Afin de répondre à la mission d'information qui nous a été confiée, nous avons mis en place un site internet qui est plutôt bien référencé. Mais un site internet ne suffit pas à faire de la pédagogie. Un important travail est à faire avec la presse et les médias. Nous avons tous la responsabilité de faire la pédagogie de ces sujets. En revanche, je ne suis pas sûre que nous soyons les plus pertinents pour sérier les tests et les qualifier, car cela sort vraiment de notre champ de compétence.

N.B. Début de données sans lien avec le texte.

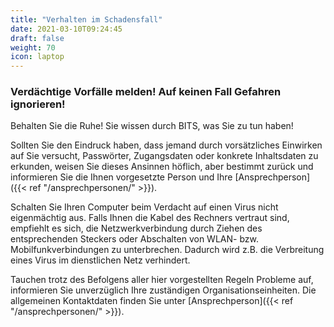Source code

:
 ```yaml
---
title: "Verhalten im Schadensfall"
date: 2021-03-10T09:24:45
draft: false
weight: 70
icon: laptop
---
```

### Verdächtige Vorfälle melden! Auf keinen Fall Gefahren ignorieren!

Behalten Sie die Ruhe! Sie wissen durch BITS, was Sie zu tun haben!

Sollten Sie den Eindruck haben, dass jemand durch vorsätzliches Einwirken auf Sie versucht, Passwörter, Zugangsdaten oder konkrete Inhaltsdaten zu erkunden, weisen Sie dieses Ansinnen höflich, aber bestimmt zurück und informieren Sie die Ihnen vorgesetzte Person und Ihre [Ansprechperson]({{< ref "/ansprechpersonen/" >}}).

Schalten Sie Ihren Computer beim Verdacht auf einen Virus nicht eigenmächtig aus. Falls Ihnen die Kabel des Rechners vertraut sind, empfiehlt es sich, die Netzwerkverbindung durch Ziehen des entsprechenden Steckers oder Abschalten von WLAN- bzw. Mobilfunkverbindungen zu unterbrechen. Dadurch wird z.B. die Verbreitung eines Virus im dienstlichen Netz verhindert.

Tauchen trotz des Befolgens aller hier vorgestellten Regeln Probleme auf, informieren Sie unverzüglich Ihre zuständigen Organisationseinheiten. Die allgemeinen Kontaktdaten finden Sie unter [Ansprechperson]({{< ref "/ansprechpersonen/" >}}).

Nous entrons là dans des questions de dispositifs divers et variés qui ne ressortent pas du tout du champ de compétence traditionnels de l'Agence.

En revanche, donner cette information parce que l'on mesure ce qu'est la génétique constitutionnelle renvoie à une autre question, qui est que cela rend plus floue la frontière entre génétique constitutionnelle et génétique somatique, donc entre les caractéristiques génétiques qui nous sont propres et, par exemple, les caractéristiques génétiques d'une tumeur – la génétique somatique. Nous parlions de médecine prédictive et de la médecine personnalisée qui se développe de plus en plus, faisant souvent appel à des « tests compagnons » visant à adapter le traitement au plus près des caractéristiques propres de chaque patient. Or ces « tests compagnons » qui visent à résoudre un problème somatique fourniront des informations constitutionnelles, sans que l'on ait nécessairement aujourd'hui, étant donné la façon dont cela est organisé, accès à toutes les garanties d'encadrement des examens des caractéristiques génétiques constitutionnelles.

Cela fait beaucoup de questions. Je ne suis pas sûre d'avoir tout éclairé en un temps aussi court.